### About this task
Look through the entries. Copy each line that has the word "none".

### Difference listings
==================================================
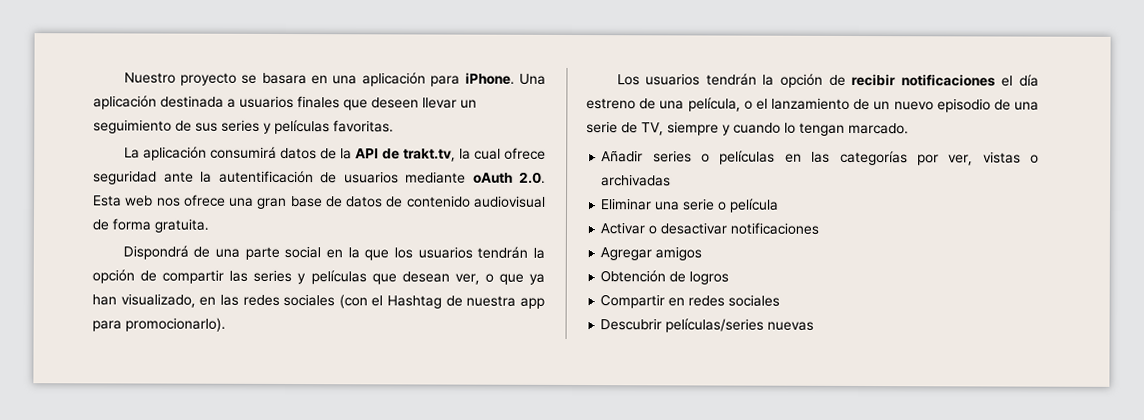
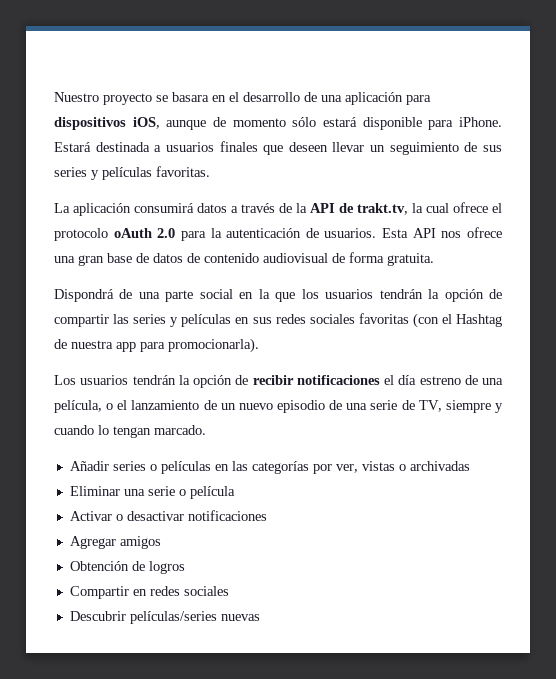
[332,72,546,87] [93,95,157,110] una aplicación para iPhone. Una aplicación -> [229,92,431,105] [54,117,503,130] [54,142,91,152] el desarrollo de una aplicación para dispositivos iOS, aunque de momento sólo estará disponible para iPhone. Estará
(317, 153) none -> [231,203,275,213] a través
[93,170,546,185] [93,195,154,207] seguridad ante la autentificación de usuarios mediante oAuth 2.0. Esta web -> [492,203,502,213] [54,228,436,241] el protocolo oAuth 2.0 para la autenticación de usuarios. Esta API
[371,271,545,285] [92,293,336,308] que desean ver, o que ya han visualizado, en las redes sociales -> [235,313,409,324] en sus redes sociales favoritas
[125,317,226,332] promocionarlo). -> [168,338,259,353] promocionarla).

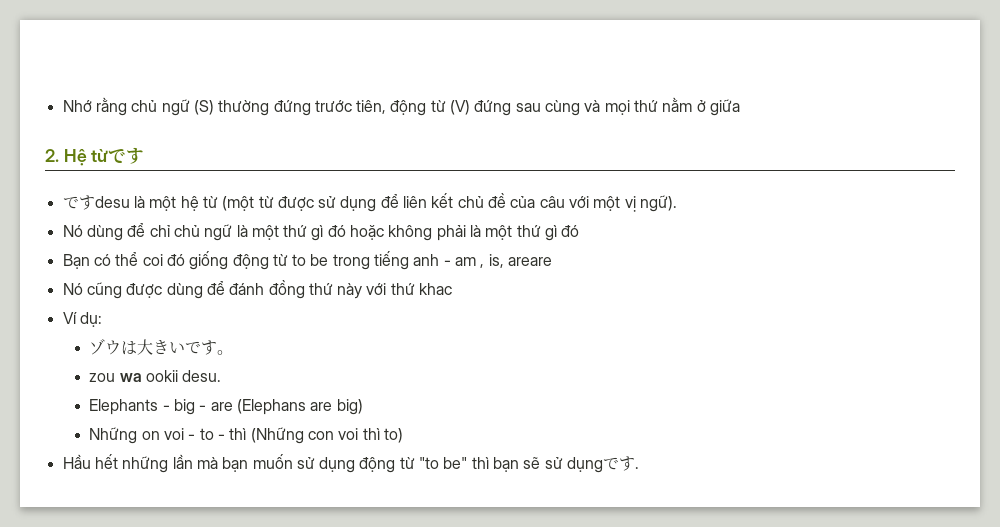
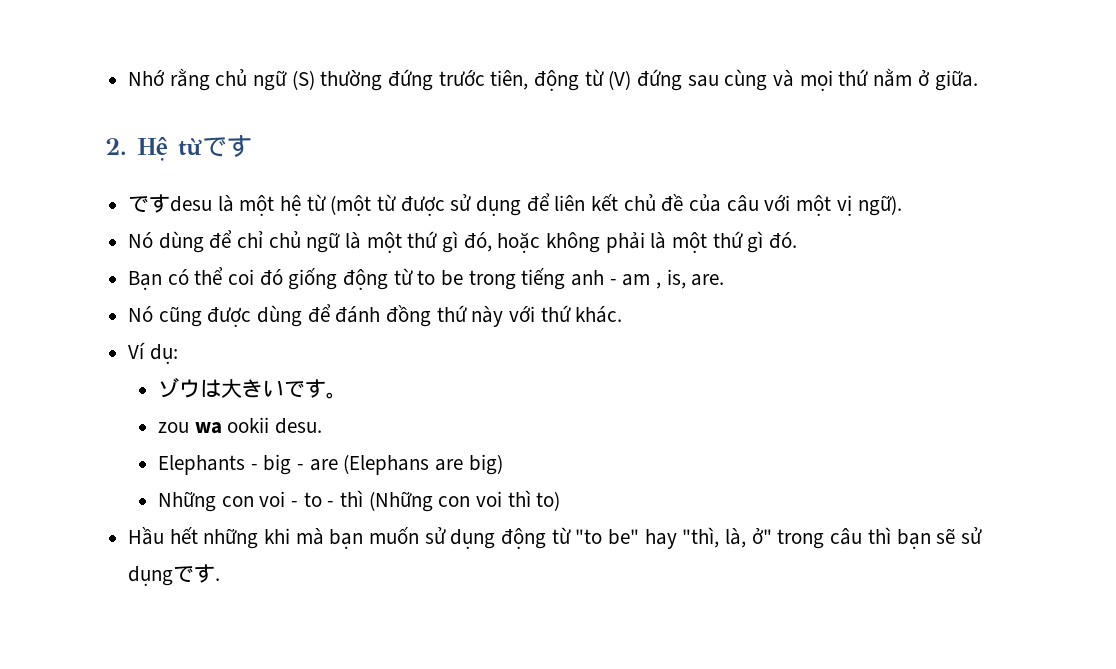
[710,99,741,116] giữa -> [934,70,978,91] giữa.
[327,225,346,237] đó -> [463,232,492,252] đó,
[561,225,580,237] đó -> [769,232,798,248] đó.
[508,257,553,266] areare -> [691,274,725,286] are.
[419,283,453,295] khac -> [575,306,623,323] khác.
[141,431,160,440] on -> [221,496,254,507] con
[172,454,193,469] lần -> [264,528,291,544] khi
(468, 463) none -> [644,527,863,549] hay "thì, là, ở" trong câu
==================================================
### Answer area
(317, 153) none -> [231,203,275,213] a través
(468, 463) none -> [644,527,863,549] hay "thì, là, ở" trong câu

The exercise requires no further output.